Part One: The Lord spoke to Abram using a powerful teaching tool, the night sky full of twinkling stars. “Look up at the stars,” God said to him, “and count them, if you are able.” Of course, Abram was not able to count all of the stars and that was the whole point! Then the Lord said that Abram’s offspring would be as numerous and uncountable as these stars.
We know that Abram was not a spring chicken when the Lord made this promise. Abram was in his late 70s (Gen. 12:4). He was 99 years old, when God made a covenant with him and renamed him Abraham (Gen. 17:9). The Lord often operates in ways that are beyond our understanding and with timing that seems strange to us. But faced with a seemingly impossible situation, the Bible says, “Abram believed the LORD.”
Biblical faith is not merely the acknowledgment of facts about the Lord, but trust and reliance on Him based on His Word. This text reminds us also that the Lord still desires that men and women in their 70s, 80s, 90s, and 100s trust in Him. Yes, no matter our age, we still have lessons of faith and trust to learn in the school of God. We are never too old to trust the Lord!

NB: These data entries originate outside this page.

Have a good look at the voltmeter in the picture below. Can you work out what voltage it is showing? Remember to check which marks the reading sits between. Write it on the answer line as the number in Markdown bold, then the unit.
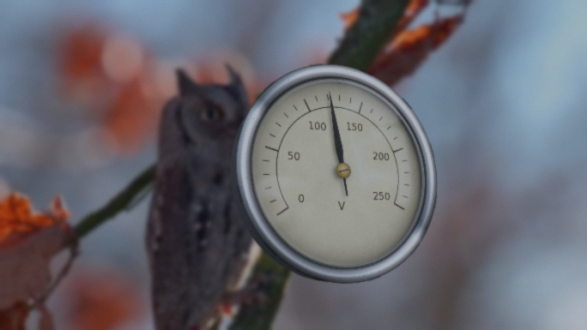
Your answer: **120** V
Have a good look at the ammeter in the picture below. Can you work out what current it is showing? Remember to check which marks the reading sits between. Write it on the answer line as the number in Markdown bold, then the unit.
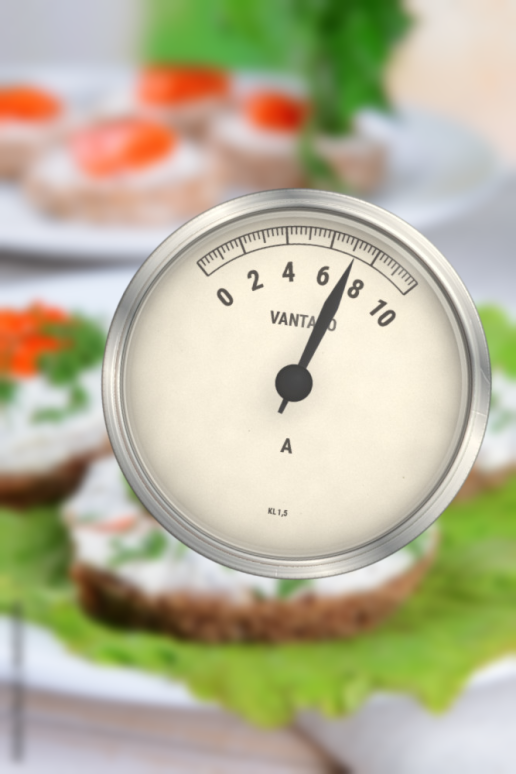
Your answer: **7.2** A
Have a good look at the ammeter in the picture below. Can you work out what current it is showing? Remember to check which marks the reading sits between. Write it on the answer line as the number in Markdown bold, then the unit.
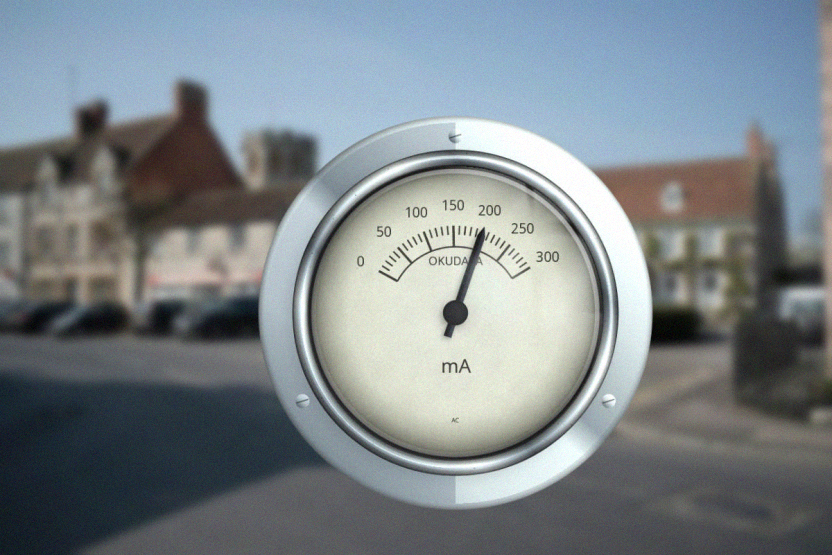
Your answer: **200** mA
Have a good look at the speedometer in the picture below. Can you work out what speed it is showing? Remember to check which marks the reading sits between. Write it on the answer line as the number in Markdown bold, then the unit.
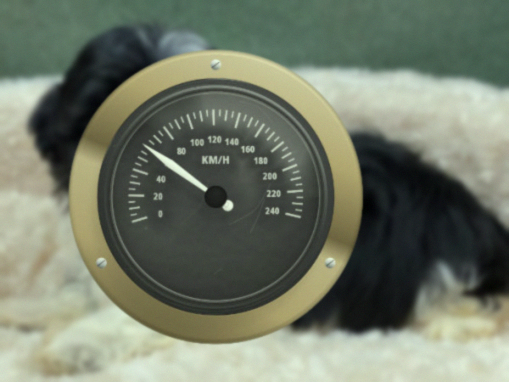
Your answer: **60** km/h
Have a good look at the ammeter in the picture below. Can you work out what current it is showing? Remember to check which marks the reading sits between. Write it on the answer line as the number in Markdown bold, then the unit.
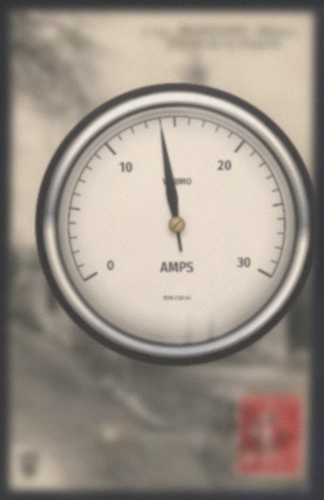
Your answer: **14** A
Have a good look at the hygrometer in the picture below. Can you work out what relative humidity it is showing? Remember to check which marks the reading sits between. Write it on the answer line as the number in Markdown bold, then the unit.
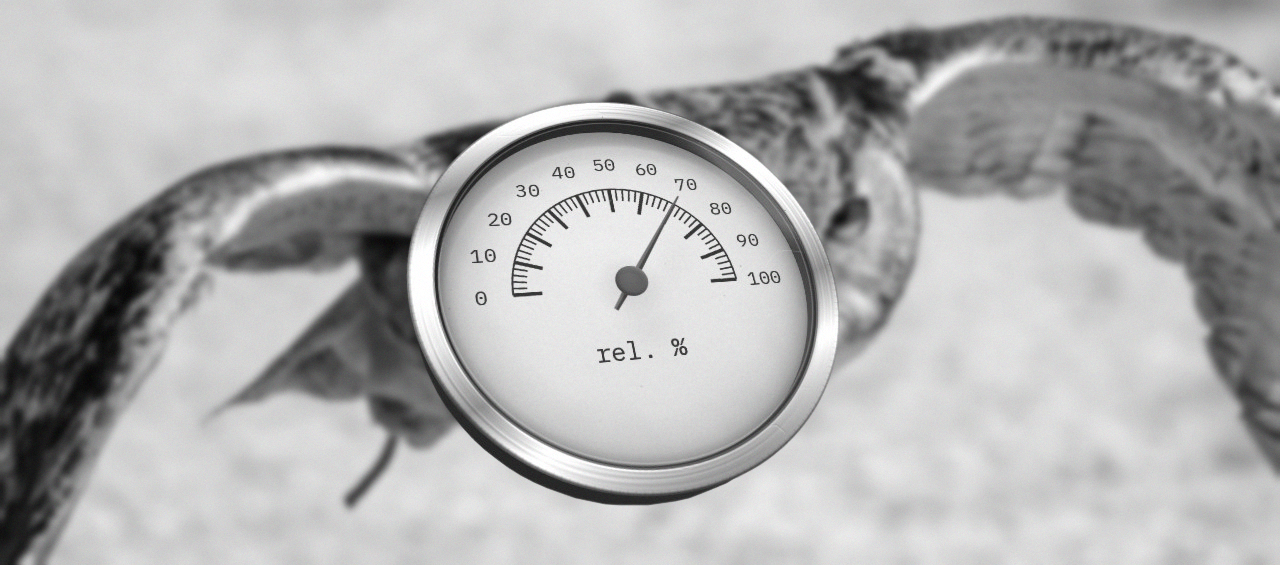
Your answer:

Part Two: In Abram’s time and still today, the Lord responds to our faith in Him. The Lord is pleased when we trust Him. Faith in the Lord has outcomes and results. The result of Abram’s trust was that the Lord reckoned it to him as righteousness. To reckon means to impute or to put on another person’s account. In other words, in response to Abram’s faith, the Lord declared that Abram was now righteous and justified in His sight. This is one of the great and wonderful truths of the Bible! Through faith in Christ, God credits us, too, with righteousness. We become the righteousness of God in Christ, being all that God requires us to be. What a glorious outcome of trust (Rom. 5:1–2).